> [SUPPLIED RECORDS]
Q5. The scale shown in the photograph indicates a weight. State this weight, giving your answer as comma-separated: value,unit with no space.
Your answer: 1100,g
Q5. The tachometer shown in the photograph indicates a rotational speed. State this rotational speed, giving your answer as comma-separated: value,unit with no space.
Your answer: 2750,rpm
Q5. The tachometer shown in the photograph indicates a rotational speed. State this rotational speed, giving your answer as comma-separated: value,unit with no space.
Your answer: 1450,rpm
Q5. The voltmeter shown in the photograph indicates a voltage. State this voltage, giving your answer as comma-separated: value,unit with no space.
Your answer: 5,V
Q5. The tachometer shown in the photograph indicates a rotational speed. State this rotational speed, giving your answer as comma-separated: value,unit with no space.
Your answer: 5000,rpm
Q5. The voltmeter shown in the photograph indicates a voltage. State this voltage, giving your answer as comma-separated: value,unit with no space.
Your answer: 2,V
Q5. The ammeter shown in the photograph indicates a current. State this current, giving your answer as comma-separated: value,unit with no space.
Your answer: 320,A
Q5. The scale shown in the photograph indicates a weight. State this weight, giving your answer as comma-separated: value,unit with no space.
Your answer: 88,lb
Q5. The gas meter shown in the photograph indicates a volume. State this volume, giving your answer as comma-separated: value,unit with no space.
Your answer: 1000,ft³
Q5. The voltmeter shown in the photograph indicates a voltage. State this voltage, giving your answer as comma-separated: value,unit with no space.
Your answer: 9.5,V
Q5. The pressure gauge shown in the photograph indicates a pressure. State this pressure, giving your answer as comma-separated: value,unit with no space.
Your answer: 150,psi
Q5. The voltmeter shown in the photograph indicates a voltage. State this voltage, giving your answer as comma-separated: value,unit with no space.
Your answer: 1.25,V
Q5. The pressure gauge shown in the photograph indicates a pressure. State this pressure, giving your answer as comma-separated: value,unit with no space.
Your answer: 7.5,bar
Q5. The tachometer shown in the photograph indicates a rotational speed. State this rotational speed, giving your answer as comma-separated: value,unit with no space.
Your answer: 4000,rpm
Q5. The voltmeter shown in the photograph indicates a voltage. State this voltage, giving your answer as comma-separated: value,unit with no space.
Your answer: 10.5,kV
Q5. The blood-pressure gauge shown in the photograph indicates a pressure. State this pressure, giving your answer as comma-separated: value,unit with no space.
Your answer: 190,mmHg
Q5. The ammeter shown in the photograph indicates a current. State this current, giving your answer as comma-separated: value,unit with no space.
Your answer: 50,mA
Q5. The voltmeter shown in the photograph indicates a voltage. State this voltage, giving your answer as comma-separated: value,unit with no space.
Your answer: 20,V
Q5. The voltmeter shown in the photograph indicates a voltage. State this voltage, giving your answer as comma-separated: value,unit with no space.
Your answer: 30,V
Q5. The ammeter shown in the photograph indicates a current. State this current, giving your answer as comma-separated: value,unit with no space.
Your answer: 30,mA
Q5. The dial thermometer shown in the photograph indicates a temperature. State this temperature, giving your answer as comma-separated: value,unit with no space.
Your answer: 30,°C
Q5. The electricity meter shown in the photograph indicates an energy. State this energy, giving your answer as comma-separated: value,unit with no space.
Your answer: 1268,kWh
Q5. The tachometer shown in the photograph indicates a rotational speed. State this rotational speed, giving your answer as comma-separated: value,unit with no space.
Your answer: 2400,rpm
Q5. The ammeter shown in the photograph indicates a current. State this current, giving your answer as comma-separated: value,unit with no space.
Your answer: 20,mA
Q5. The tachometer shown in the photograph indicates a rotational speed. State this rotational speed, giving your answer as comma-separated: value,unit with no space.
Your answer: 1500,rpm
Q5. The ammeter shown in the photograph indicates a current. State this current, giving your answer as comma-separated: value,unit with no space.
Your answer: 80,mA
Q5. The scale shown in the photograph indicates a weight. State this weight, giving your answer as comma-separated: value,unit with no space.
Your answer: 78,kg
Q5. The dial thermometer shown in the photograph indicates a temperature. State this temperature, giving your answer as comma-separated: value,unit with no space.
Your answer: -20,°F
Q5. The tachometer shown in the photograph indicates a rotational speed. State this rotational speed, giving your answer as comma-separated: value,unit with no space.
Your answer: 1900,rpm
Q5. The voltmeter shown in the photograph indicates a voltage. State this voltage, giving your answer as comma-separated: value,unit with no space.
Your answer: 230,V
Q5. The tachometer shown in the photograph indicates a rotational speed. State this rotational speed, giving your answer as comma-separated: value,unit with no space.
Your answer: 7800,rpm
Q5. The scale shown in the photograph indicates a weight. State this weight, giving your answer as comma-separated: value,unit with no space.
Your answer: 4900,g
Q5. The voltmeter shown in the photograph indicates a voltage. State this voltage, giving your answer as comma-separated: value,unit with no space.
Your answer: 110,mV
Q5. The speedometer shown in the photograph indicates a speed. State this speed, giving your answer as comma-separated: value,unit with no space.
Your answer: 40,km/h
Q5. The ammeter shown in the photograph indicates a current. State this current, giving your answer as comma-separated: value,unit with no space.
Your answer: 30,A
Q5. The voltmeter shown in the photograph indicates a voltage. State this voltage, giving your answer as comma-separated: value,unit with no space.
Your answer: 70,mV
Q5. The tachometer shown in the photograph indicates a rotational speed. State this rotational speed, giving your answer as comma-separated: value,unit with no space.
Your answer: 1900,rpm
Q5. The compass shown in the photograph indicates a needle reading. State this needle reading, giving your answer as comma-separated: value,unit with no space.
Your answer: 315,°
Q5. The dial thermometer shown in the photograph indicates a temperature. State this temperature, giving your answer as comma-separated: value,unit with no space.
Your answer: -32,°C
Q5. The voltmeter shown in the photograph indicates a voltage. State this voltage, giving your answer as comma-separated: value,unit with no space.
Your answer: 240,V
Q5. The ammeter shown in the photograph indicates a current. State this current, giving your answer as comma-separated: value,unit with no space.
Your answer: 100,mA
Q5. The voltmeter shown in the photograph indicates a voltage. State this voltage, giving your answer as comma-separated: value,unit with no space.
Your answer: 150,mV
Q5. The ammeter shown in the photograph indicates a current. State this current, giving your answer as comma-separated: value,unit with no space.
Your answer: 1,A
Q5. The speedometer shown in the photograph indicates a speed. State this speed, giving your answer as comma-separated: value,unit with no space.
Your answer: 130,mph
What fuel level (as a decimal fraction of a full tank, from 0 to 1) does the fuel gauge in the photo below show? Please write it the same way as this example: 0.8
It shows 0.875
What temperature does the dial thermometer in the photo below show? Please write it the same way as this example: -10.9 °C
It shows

> [WORK INSTRUCTIONS]
Reproduce all of the data above verbatim, line for line.

> [ANSWER FOR THE TASK]
Q5. The scale shown in the photograph indicates a weight. State this weight, giving your answer as comma-separated: value,unit with no space.
Your answer: 1100,g
Q5. The tachometer shown in the photograph indicates a rotational speed. State this rotational speed, giving your answer as comma-separated: value,unit with no space.
Your answer: 2750,rpm
Q5. The tachometer shown in the photograph indicates a rotational speed. State this rotational speed, giving your answer as comma-separated: value,unit with no space.
Your answer: 1450,rpm
Q5. The voltmeter shown in the photograph indicates a voltage. State this voltage, giving your answer as comma-separated: value,unit with no space.
Your answer: 5,V
Q5. The tachometer shown in the photograph indicates a rotational speed. State this rotational speed, giving your answer as comma-separated: value,unit with no space.
Your answer: 5000,rpm
Q5. The voltmeter shown in the photograph indicates a voltage. State this voltage, giving your answer as comma-separated: value,unit with no space.
Your answer: 2,V
Q5. The ammeter shown in the photograph indicates a current. State this current, giving your answer as comma-separated: value,unit with no space.
Your answer: 320,A
Q5. The scale shown in the photograph indicates a weight. State this weight, giving your answer as comma-separated: value,unit with no space.
Your answer: 88,lb
Q5. The gas meter shown in the photograph indicates a volume. State this volume, giving your answer as comma-separated: value,unit with no space.
Your answer: 1000,ft³
Q5. The voltmeter shown in the photograph indicates a voltage. State this voltage, giving your answer as comma-separated: value,unit with no space.
Your answer: 9.5,V
Q5. The pressure gauge shown in the photograph indicates a pressure. State this pressure, giving your answer as comma-separated: value,unit with no space.
Your answer: 150,psi
Q5. The voltmeter shown in the photograph indicates a voltage. State this voltage, giving your answer as comma-separated: value,unit with no space.
Your answer: 1.25,V
Q5. The pressure gauge shown in the photograph indicates a pressure. State this pressure, giving your answer as comma-separated: value,unit with no space.
Your answer: 7.5,bar
Q5. The tachometer shown in the photograph indicates a rotational speed. State this rotational speed, giving your answer as comma-separated: value,unit with no space.
Your answer: 4000,rpm
Q5. The voltmeter shown in the photograph indicates a voltage. State this voltage, giving your answer as comma-separated: value,unit with no space.
Your answer: 10.5,kV
Q5. The blood-pressure gauge shown in the photograph indicates a pressure. State this pressure, giving your answer as comma-separated: value,unit with no space.
Your answer: 190,mmHg
Q5. The ammeter shown in the photograph indicates a current. State this current, giving your answer as comma-separated: value,unit with no space.
Your answer: 50,mA
Q5. The voltmeter shown in the photograph indicates a voltage. State this voltage, giving your answer as comma-separated: value,unit with no space.
Your answer: 20,V
Q5. The voltmeter shown in the photograph indicates a voltage. State this voltage, giving your answer as comma-separated: value,unit with no space.
Your answer: 30,V
Q5. The ammeter shown in the photograph indicates a current. State this current, giving your answer as comma-separated: value,unit with no space.
Your answer: 30,mA
Q5. The dial thermometer shown in the photograph indicates a temperature. State this temperature, giving your answer as comma-separated: value,unit with no space.
Your answer: 30,°C
Q5. The electricity meter shown in the photograph indicates an energy. State this energy, giving your answer as comma-separated: value,unit with no space.
Your answer: 1268,kWh
Q5. The tachometer shown in the photograph indicates a rotational speed. State this rotational speed, giving your answer as comma-separated: value,unit with no space.
Your answer: 2400,rpm
Q5. The ammeter shown in the photograph indicates a current. State this current, giving your answer as comma-separated: value,unit with no space.
Your answer: 20,mA
Q5. The tachometer shown in the photograph indicates a rotational speed. State this rotational speed, giving your answer as comma-separated: value,unit with no space.
Your answer: 1500,rpm
Q5. The ammeter shown in the photograph indicates a current. State this current, giving your answer as comma-separated: value,unit with no space.
Your answer: 80,mA
Q5. The scale shown in the photograph indicates a weight. State this weight, giving your answer as comma-separated: value,unit with no space.
Your answer: 78,kg
Q5. The dial thermometer shown in the photograph indicates a temperature. State this temperature, giving your answer as comma-separated: value,unit with no space.
Your answer: -20,°F
Q5. The tachometer shown in the photograph indicates a rotational speed. State this rotational speed, giving your answer as comma-separated: value,unit with no space.
Your answer: 1900,rpm
Q5. The voltmeter shown in the photograph indicates a voltage. State this voltage, giving your answer as comma-separated: value,unit with no space.
Your answer: 230,V
Q5. The tachometer shown in the photograph indicates a rotational speed. State this rotational speed, giving your answer as comma-separated: value,unit with no space.
Your answer: 7800,rpm
Q5. The scale shown in the photograph indicates a weight. State this weight, giving your answer as comma-separated: value,unit with no space.
Your answer: 4900,g
Q5. The voltmeter shown in the photograph indicates a voltage. State this voltage, giving your answer as comma-separated: value,unit with no space.
Your answer: 110,mV
Q5. The speedometer shown in the photograph indicates a speed. State this speed, giving your answer as comma-separated: value,unit with no space.
Your answer: 40,km/h
Q5. The ammeter shown in the photograph indicates a current. State this current, giving your answer as comma-separated: value,unit with no space.
Your answer: 30,A
Q5. The voltmeter shown in the photograph indicates a voltage. State this voltage, giving your answer as comma-separated: value,unit with no space.
Your answer: 70,mV
Q5. The tachometer shown in the photograph indicates a rotational speed. State this rotational speed, giving your answer as comma-separated: value,unit with no space.
Your answer: 1900,rpm
Q5. The compass shown in the photograph indicates a needle reading. State this needle reading, giving your answer as comma-separated: value,unit with no space.
Your answer: 315,°
Q5. The dial thermometer shown in the photograph indicates a temperature. State this temperature, giving your answer as comma-separated: value,unit with no space.
Your answer: -32,°C
Q5. The voltmeter shown in the photograph indicates a voltage. State this voltage, giving your answer as comma-separated: value,unit with no space.
Your answer: 240,V
Q5. The ammeter shown in the photograph indicates a current. State this current, giving your answer as comma-separated: value,unit with no space.
Your answer: 100,mA
Q5. The voltmeter shown in the photograph indicates a voltage. State this voltage, giving your answer as comma-separated: value,unit with no space.
Your answer: 150,mV
Q5. The ammeter shown in the photograph indicates a current. State this current, giving your answer as comma-separated: value,unit with no space.
Your answer: 1,A
Q5. The speedometer shown in the photograph indicates a speed. State this speed, giving your answer as comma-separated: value,unit with no space.
Your answer: 130,mph
What fuel level (as a decimal fraction of a full tank, from 0 to 1) does the fuel gauge in the photo below show? Please write it the same way as this example: 0.8
It shows 0.875
What temperature does the dial thermometer in the photo below show? Please write it the same way as this example: -10.9 °C
It shows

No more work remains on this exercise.